Un entrepreneur allemand va lancer une eau-de-vie baptisée "Grexit", ce néologisme issu de la contraction de "Greece" et "Exit" qui signifie "sortie de la Grèce de la zone euro. Un scénario de plus en plus probable.

En Allemagne, la perspective éventuelle d'une sortie de la Grèce de la zone euro n'agite pas seulement politiques et marchés: un entrepreneur s'apprête à lancer une eau de vie baptisée "Grexit", "à la vodka et de citron". "Nous sommes en train d'imprimer les étiquettes pour sortir la liqueur sur le marché d'ici une dizaine de jours", a expliqué l'entrepreneur de Hamm, dans l'ouest du pays, Uwe Dahlhoff.

La liqueur à 16 degrés sera vendue dans de petites fioles avec une étiquette montrant un dessin du Premier ministre grec, Alexis Tsipras, et de son ministre des Finances, Yanis Varoufakis, trinquant tout sourire. Au-dessus de leur tête, sur fond de drapeau européen, la chancelière allemande, Angela Merkel, la mine renfrognée.

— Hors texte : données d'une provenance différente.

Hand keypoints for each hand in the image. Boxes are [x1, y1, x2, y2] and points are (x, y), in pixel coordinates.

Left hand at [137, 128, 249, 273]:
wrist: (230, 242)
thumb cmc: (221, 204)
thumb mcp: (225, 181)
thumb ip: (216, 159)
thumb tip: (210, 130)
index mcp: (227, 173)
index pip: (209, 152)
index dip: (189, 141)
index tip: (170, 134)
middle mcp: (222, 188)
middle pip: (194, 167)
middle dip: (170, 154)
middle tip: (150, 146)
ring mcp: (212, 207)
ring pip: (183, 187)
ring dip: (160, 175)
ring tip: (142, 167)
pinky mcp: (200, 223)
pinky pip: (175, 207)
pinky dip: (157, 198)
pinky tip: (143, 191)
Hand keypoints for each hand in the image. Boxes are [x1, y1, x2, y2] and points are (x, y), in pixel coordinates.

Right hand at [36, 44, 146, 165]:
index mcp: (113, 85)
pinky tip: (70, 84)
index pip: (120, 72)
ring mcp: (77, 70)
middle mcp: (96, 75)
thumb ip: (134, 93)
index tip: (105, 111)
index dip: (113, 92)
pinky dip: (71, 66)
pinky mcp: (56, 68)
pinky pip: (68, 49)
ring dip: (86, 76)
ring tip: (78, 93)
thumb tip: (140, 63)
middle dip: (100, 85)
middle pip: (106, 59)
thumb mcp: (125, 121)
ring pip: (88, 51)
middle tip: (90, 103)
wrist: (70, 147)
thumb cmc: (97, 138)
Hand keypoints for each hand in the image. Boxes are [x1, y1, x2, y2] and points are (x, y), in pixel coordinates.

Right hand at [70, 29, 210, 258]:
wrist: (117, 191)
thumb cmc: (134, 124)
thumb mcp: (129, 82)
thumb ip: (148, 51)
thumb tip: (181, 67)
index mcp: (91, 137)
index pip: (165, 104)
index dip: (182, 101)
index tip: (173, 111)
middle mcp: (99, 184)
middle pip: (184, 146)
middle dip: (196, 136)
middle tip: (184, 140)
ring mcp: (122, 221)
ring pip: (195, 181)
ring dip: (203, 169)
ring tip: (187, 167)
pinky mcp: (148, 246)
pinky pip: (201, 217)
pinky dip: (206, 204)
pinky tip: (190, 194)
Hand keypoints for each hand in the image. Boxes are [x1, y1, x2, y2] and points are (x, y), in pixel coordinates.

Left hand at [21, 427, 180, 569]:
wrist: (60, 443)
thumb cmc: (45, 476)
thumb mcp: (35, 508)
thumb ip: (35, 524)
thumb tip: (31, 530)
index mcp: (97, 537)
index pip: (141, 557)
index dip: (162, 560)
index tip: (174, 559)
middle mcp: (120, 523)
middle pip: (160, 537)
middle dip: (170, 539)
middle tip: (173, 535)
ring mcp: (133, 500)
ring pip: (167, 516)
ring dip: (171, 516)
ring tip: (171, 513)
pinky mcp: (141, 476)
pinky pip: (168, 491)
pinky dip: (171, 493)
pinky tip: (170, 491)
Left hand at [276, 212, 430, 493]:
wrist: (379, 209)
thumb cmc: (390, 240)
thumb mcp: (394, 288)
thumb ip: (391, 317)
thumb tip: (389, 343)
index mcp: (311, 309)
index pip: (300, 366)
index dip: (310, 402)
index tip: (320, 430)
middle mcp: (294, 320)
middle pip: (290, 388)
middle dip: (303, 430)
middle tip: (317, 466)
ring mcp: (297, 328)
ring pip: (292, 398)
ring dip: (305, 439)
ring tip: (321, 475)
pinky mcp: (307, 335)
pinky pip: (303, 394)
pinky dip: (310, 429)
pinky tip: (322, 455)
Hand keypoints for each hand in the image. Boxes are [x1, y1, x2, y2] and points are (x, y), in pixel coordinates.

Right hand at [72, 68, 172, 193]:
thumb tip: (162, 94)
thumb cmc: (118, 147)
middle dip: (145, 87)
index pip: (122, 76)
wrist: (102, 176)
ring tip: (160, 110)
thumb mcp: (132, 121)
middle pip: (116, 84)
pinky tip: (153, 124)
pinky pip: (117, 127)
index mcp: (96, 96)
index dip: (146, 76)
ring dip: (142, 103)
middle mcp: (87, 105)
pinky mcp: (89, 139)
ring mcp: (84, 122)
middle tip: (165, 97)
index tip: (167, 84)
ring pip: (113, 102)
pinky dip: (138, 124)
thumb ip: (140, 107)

Un nouveau départ pour les Grecs

Pour lancer sa liqueur "Grexit", l'entrepreneur a fait enregistrer dès janvier la marque à l'Office allemand des brevets et des marques. "Nous voulons être satiriques", a-t-il encore indiqué. "On ne fait que différer le problème grec depuis cinq ans", souligne-t-il. "Personnellement, je pense qu'un Grexit pourrait marquer un nouveau départ pour les Grecs qui sont ceux qui ont le plus perdu" dans cette crise.

Pas possible dans tous les cas pour l'entrepreneur de remplir ses fioles Grexit d'ouzo. La législation prévoit que cette boisson anisée préférée des Grecs soit produite uniquement en Grèce.

"Grexit" est un mot-valise formé à partir de l'anglais Greece (Grèce) et exit (sortie). La menace d'un Grexit s'est renforcée alors que les négociations entre Athènes et ses créanciers achoppent jusqu'ici. La Grèce pourrait se retrouver en défaut de paiement à la fin du mois.